Anyhow, here’s the lesson that brought about the afore-hyped ‘elevation,’ and pumped up the so-called chutzpah I parade around with these days. Well, standing a few feet away from a solitary lighthouse and looking down a knobby pohutukawa tree on a stark cliff atop the northern tip of New Zealand wasn’t exactly the kind of exercise for a psyche like mine. But I endured it, in all consciousness. This spectacular extremity of the Kiwis’ landscape, I learned, whilst there not too long ago, bears great historic and spiritual significance. The much acclaimed pohutukawa is the Reinga, or ‘place of leaping’ in Maori mythology, where the spirits of the dead plummet off the headland and descend the roots of the 800 year old tree, and go down into the underworld, to return to their traditional homeland of Hawaiiki. If only it were that uncomplicated for us lily-livered creatures. Providentially enough, though, my attention was instantly sidetracked by the merging of two mighty oceans, a roaring Tasman Sea and an all the more powered Pacific. The resulting collision was such a maelstrom of waves that it did little, if at all, to nurse the trepidation. But a strange, liberating sense of freedom and space had overcome me by then and before I could take anything in, I got ushered back on the bus, only to be taken on a further exhilarating ride along the vast expanse of what they call the ‘90 Mile Beach.’ Therein, I gathered, the sky-high waves can actually be as unpitying as they seem -- no human that ever tread a few yards into them had come out alive. Neurosis status, you ask? At freezing echelon, by then. Nonetheless, with the ears still resounding the yowling of the deep, an even more hair-raising trip over the shifting sands of the Te Paki Stream followed; and the colossal west coast sand dunes were just round the corner. I had only just taken a good look around, when I was summoned and handed a ‘boogie board’ to lie on, stomach down. Just as I readied my panic-stricken mind for what was to come, the sudden prospect of having to go down that steep sand dune positioned like that, made me bawl my lungs out. I found myself behave like a child that’s being flung into thin air, I wailed and whimpered. But the guide wasn’t going to let me go simply --- it was really de rigueur, he said. He dragged me to a smaller, less daunting mound of sand and backed me up with some good grounding. So what ensued was my real turn to hit the real sand.

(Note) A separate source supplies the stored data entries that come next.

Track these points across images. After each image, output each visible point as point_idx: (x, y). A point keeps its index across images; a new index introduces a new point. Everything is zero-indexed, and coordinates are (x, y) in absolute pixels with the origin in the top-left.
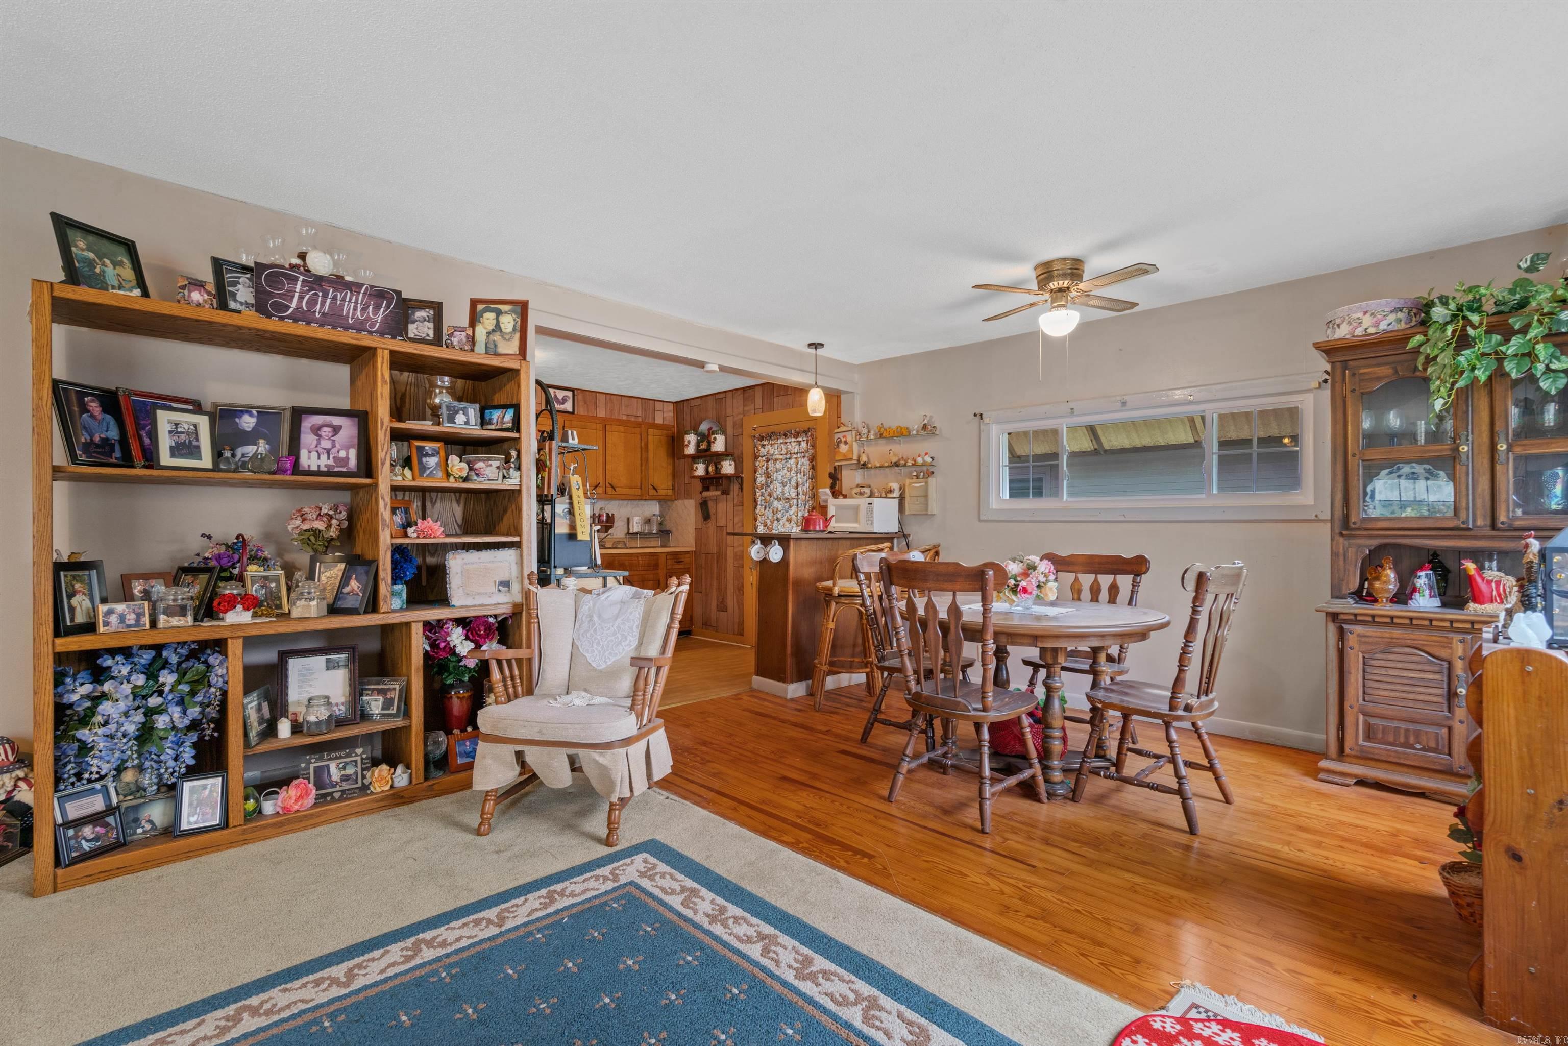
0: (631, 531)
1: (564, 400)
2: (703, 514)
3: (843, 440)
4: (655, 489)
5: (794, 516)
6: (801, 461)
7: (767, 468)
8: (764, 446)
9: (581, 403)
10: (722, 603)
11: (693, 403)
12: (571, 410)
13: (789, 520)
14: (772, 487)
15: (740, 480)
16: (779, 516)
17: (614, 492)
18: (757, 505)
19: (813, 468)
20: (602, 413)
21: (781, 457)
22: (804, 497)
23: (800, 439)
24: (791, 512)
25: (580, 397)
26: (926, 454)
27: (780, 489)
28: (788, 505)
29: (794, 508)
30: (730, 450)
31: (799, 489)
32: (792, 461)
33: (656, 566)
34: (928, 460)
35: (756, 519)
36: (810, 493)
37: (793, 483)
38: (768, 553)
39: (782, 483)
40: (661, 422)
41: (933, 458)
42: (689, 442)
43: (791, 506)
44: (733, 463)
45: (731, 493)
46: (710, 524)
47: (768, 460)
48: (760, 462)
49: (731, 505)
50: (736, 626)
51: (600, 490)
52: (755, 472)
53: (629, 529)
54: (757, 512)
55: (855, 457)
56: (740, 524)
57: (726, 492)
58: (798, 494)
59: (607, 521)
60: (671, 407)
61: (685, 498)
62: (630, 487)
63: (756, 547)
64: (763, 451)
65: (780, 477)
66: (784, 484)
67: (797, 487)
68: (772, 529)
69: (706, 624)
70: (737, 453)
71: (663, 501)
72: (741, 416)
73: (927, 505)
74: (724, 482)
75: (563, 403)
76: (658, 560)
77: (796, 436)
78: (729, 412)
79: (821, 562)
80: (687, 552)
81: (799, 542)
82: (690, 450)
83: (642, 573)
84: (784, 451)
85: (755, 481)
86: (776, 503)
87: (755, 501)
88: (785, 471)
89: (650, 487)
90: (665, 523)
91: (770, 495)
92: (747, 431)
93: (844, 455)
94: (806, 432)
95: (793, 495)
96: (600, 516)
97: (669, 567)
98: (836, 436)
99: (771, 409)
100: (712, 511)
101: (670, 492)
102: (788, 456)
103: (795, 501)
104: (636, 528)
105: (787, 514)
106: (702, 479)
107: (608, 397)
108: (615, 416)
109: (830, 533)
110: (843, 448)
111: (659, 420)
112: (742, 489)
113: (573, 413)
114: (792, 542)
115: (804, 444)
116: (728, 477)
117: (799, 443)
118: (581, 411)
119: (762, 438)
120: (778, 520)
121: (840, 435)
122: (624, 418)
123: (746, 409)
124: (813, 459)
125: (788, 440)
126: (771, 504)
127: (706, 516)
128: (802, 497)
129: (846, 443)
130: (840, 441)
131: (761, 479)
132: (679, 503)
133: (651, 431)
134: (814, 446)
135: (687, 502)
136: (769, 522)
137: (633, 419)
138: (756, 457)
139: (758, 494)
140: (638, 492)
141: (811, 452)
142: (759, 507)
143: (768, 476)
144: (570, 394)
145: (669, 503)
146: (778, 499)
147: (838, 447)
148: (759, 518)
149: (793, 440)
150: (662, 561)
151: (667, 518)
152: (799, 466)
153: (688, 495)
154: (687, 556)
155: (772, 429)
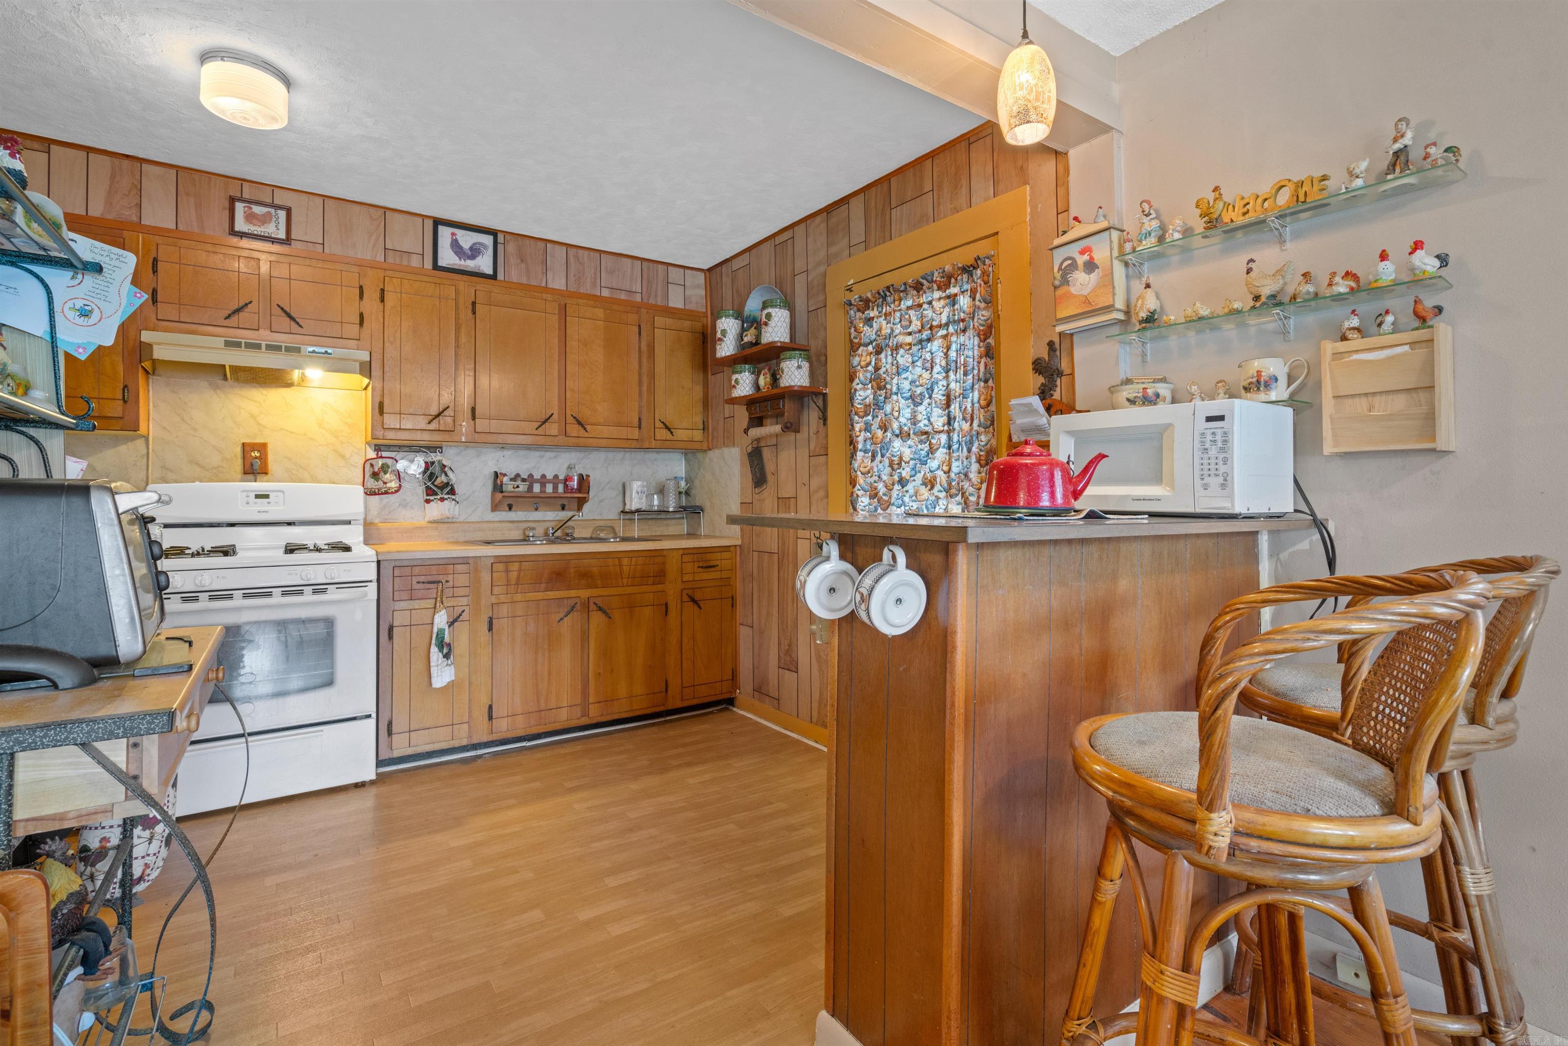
0: (627, 508)
1: (474, 252)
2: (753, 473)
3: (1081, 260)
4: (667, 428)
5: (940, 473)
6: (956, 341)
7: (877, 369)
8: (869, 321)
9: (513, 260)
10: (788, 652)
11: (737, 264)
12: (489, 271)
13: (930, 483)
14: (888, 408)
15: (820, 402)
16: (906, 472)
17: (582, 433)
18: (855, 449)
19: (989, 353)
20: (558, 282)
21: (909, 339)
22: (966, 426)
23: (953, 290)
24: (933, 464)
25: (511, 247)
26: (1418, 245)
27: (907, 413)
28: (926, 447)
29: (941, 454)
30: (801, 340)
31: (955, 408)
32: (936, 345)
33: (660, 576)
34: (1426, 262)
35: (853, 483)
36: (980, 416)
37: (939, 395)
38: (866, 599)
39: (912, 398)
40: (680, 305)
41: (1443, 260)
42: (724, 332)
43: (932, 451)
44: (806, 365)
45: (804, 429)
46: (766, 493)
47: (879, 351)
48: (863, 356)
49: (803, 453)
50: (815, 705)
51: (553, 428)
52: (852, 380)
53: (625, 504)
54: (856, 465)
55: (1120, 304)
56: (821, 494)
57: (791, 427)
58: (950, 421)
59: (579, 490)
60: (701, 278)
61: (725, 445)
62: (619, 425)
63: (826, 568)
64: (868, 333)
65: (906, 385)
66: (915, 400)
67: (948, 405)
68: (886, 505)
69: (760, 690)
70: (814, 345)
71: (690, 451)
72: (822, 269)
73: (1430, 420)
74: (788, 407)
75: (473, 257)
76: (664, 564)
77: (943, 287)
78: (800, 265)
79: (1066, 625)
80: (727, 548)
81: (987, 553)
82: (726, 348)
83: (630, 590)
84: (916, 325)
85: (852, 399)
86: (897, 444)
87: (852, 442)
88: (918, 370)
89: (659, 424)
90: (693, 492)
91: (884, 427)
92: (836, 295)
93: (1086, 300)
94: (967, 270)
95: (939, 422)
96: (567, 479)
97: (686, 578)
98: (1059, 256)
99: (886, 235)
100: (769, 467)
101: (698, 435)
102: (926, 334)
103: (944, 438)
104: (635, 502)
105: (925, 469)
106: (750, 402)
107: (572, 252)
108: (586, 288)
109: (1092, 515)
110: (1082, 282)
111: (676, 301)
112: (824, 419)
113: (494, 277)
114: (962, 559)
115: (964, 302)
116: (799, 395)
117: (952, 300)
118: (513, 273)
119: (866, 304)
120: (903, 482)
121: (1073, 251)
122: (606, 293)
123: (833, 250)
124: (987, 333)
125: (924, 299)
126: (885, 447)
127: (760, 480)
128: (961, 425)
129: (1090, 266)
130: (1074, 266)
131: (864, 394)
132: (714, 454)
133: (660, 321)
134: (990, 301)
135: (726, 451)
136: (881, 486)
137: (623, 296)
138: (853, 347)
139: (857, 427)
140: (635, 434)
141: (984, 314)
142: (860, 455)
143: (879, 384)
144: (488, 240)
145: (700, 456)
146: (903, 435)
147: (1065, 281)
148: (861, 480)
149: (937, 294)
150: (672, 566)
151: (697, 483)
152: (953, 354)
153: (729, 441)
154: (726, 555)
155: (888, 279)
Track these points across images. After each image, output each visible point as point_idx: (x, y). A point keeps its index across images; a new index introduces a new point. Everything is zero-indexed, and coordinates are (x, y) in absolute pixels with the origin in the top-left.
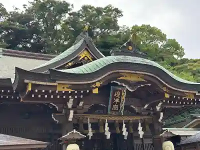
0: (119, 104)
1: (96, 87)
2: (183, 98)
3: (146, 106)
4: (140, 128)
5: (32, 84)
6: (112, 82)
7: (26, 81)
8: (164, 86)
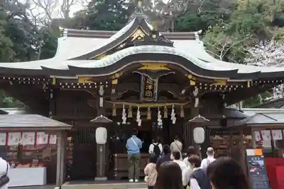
0: (152, 90)
1: (116, 78)
2: (211, 85)
3: (183, 92)
4: (173, 114)
5: (56, 79)
7: (51, 77)
8: (190, 73)
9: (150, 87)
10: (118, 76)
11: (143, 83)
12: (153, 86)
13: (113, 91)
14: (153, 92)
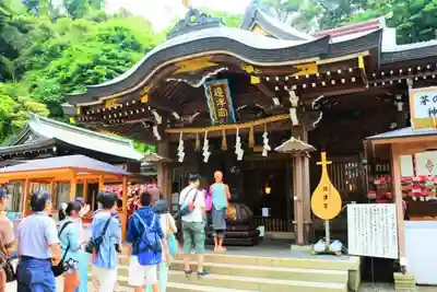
1: (145, 94)
2: (287, 78)
5: (82, 107)
6: (168, 80)
8: (248, 64)
9: (221, 102)
10: (147, 90)
11: (209, 97)
12: (226, 100)
13: (176, 116)
14: (227, 108)
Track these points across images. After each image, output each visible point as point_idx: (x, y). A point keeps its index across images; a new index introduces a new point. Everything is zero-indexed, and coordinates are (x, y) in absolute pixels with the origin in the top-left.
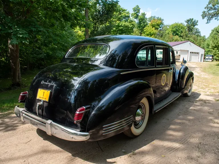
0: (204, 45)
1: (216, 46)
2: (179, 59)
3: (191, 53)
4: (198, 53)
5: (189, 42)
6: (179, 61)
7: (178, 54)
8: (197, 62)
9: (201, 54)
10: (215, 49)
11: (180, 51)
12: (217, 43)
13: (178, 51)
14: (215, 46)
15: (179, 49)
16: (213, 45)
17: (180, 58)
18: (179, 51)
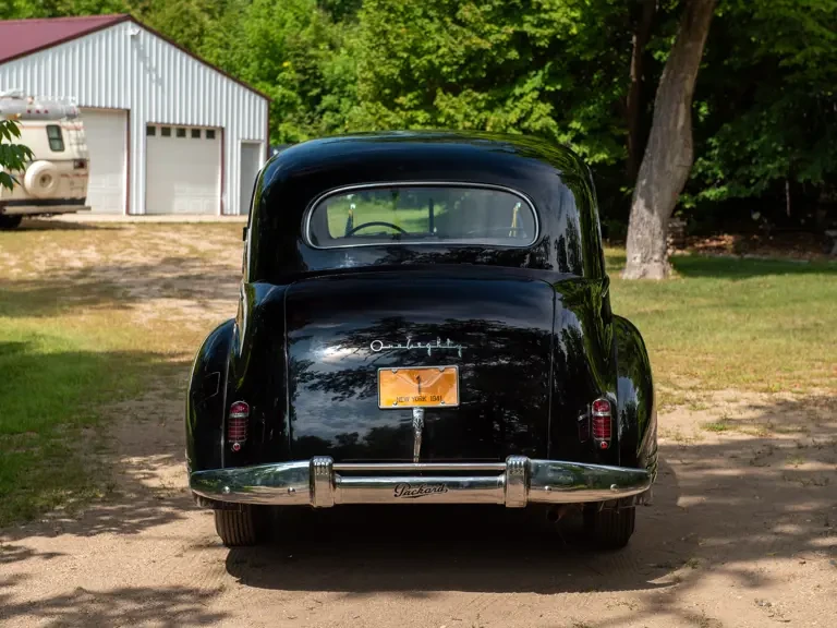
0: (227, 46)
1: (406, 72)
2: (82, 201)
3: (150, 130)
4: (211, 134)
5: (130, 29)
6: (79, 217)
7: (71, 151)
8: (218, 217)
9: (244, 145)
10: (401, 100)
11: (79, 124)
12: (415, 50)
13: (64, 123)
14: (396, 71)
15: (73, 103)
16: (385, 71)
17: (83, 188)
18: (71, 116)
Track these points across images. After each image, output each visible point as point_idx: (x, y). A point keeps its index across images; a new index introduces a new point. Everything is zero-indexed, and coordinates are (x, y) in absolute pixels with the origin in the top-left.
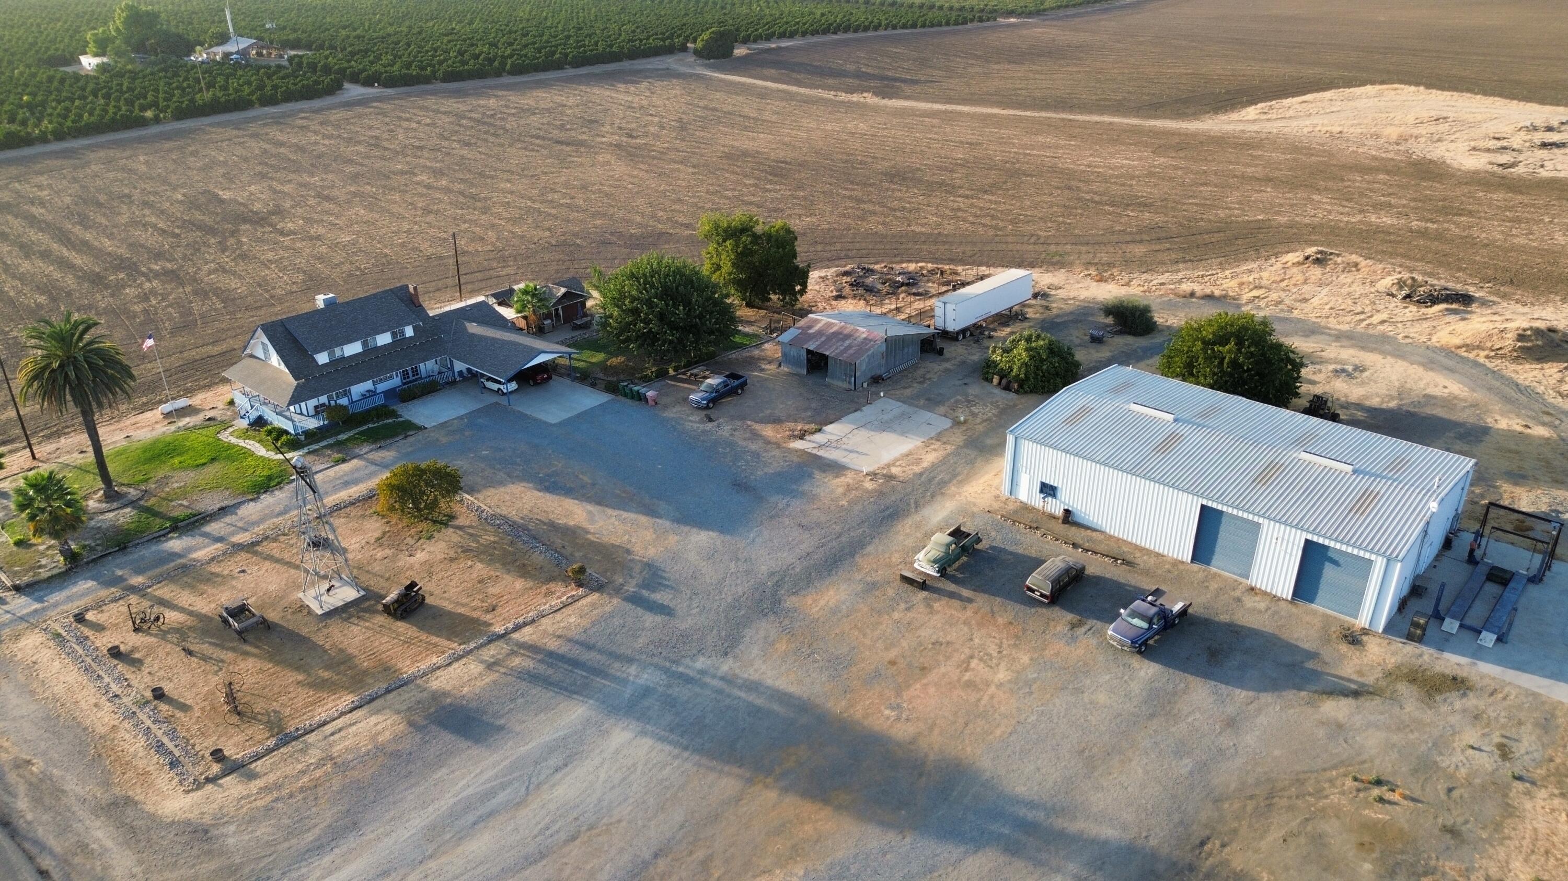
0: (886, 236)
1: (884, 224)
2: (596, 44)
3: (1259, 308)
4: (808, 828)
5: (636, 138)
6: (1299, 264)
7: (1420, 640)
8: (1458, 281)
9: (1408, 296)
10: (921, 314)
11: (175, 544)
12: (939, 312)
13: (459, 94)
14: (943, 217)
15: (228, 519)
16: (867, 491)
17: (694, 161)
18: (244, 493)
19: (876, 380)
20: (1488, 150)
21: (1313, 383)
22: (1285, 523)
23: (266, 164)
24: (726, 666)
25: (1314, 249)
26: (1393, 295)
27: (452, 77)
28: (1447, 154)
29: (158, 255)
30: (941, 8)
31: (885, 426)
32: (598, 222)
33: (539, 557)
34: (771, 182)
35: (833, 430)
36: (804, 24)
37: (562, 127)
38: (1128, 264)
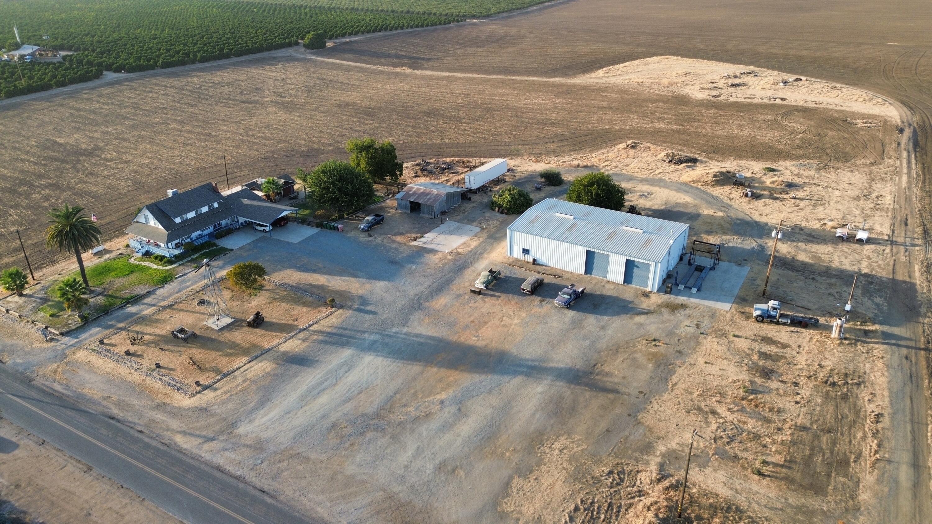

I stood there and witnessed many rollovers and mishaps and became more convinced my kismet would be no different. People were being hurled like lumber on planks, and when they’d touched bottom, they appeared to have casually separated from their boogie boards. I was prepared for the absolute pits. Clenching my fists, I lay down on the boogie board, like a goat ready for its sacrificial ceremony. With my compassionate family cheering on and a gentle prodding by the guide, I was sent gliding down...eyes shut, nerves twisted, brain numbed, heart pounding, voice muted, I landed at the base, slightly bruised and utterly exhilarated to be alive.

Surely, you’ve figured how knocked out I was, but droll as it may seem, I did go back and forth on many more rounds. Like all’s well that ends well, it took a few adrenaline-pumping sashays down some gigantic sand eskers to turn me into a daring, outdoorsy freak. Needless to say, my life hasn’t really been the same since. Aside from being a triumphant boogier, I have also taken a crack at a few other activities that are clearly the terrain of the stout swashbuckler in these parts of the world -- skiing, for instance. And just as I’m recounting this, I’m being called on to prime myself for an impending countryside crusade. The phobias, incidentally, have gone on a teensy escapade by themselves --- they’re out flying a kite!